The idea is that a bunch of un-aligned, disorganized systems suffer from a bunch of small, recoverable failures which make the whole more resilient. Whereas large, organized, homogeneous systems may suffer from fewer small failures, they are susceptible to larger failures which can lead to catastrophe.
I have seen some evidence of these patterns at work. I worked for years on a product which required an Intel server running RedHat acting as a proxy, an Intel server running Windows handling connectivity with other systems, a Sun server running the SunONE application server, and a Sun server running Oracle (all before Oracle bought Sun!). When I worked in support, a “Severity 1” server down alert might mean an issue with the application server, and a single client would be out of service.
In 2012, significant upgrades were made to our infrastructure. All of those Intel servers for all of our lenders were consolidated onto VMWare clusters. All of our Sun servers were consolidated onto larger Sun servers. Significant savings were realized in infrastructure expenses, and systems became easier to manage. The number of incidents decreased.
But as we consolidated our infrastructure, an outage now had much greater scale. A “Severity 1” server down alert now meant that multiple customers were out of service. As we consolidated our servers, we also consolidated our incidents. A Sev 1 became bigger and more complex. If we were using the number of Sev 1 incidents as a performance metric, were we counting the same thing?

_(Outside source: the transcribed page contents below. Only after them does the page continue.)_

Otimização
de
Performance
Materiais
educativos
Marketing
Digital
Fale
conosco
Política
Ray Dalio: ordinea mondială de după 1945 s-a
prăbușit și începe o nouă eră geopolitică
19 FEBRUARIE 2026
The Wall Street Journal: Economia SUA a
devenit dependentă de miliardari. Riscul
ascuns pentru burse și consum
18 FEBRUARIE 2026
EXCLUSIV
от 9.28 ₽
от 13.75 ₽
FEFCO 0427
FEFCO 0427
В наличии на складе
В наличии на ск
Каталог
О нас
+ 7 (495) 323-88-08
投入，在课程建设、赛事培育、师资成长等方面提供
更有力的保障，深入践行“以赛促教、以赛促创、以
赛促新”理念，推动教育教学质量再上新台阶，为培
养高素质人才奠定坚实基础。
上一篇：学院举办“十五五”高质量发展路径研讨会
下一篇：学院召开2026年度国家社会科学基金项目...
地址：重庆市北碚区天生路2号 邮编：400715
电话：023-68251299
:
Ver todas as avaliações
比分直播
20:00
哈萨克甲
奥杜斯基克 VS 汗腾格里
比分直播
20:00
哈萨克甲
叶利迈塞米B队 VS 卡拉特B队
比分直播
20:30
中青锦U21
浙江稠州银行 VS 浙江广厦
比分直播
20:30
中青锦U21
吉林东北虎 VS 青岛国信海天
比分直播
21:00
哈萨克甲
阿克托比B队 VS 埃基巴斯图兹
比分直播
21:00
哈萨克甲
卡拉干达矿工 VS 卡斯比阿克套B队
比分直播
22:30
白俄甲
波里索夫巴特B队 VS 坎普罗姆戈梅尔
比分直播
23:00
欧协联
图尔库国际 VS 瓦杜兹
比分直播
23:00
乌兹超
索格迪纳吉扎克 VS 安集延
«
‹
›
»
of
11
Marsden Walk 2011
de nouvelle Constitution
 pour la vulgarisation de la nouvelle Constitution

As we look to the cloud, the potential scale is even bigger - here are a few examples:
- How Microsoft Azure’s service went down due to a February 29th bug
- The Linux leap second issue’s impact on Facebook
- An Amazon US East Region outage
What happens when all applications are hosted by Amazon AWS, Microsoft Azure and Google Cloud? When every server runs Linux on Intel?
Given the choice, I don’t think anyone wants to manage a impossible patchwork 1000’s of systems unsupported by vendors that no one understands with different versions of everything. However, the dangers of homogeneous systems should be considered as we design and assess our systems – there can be strength in disorder!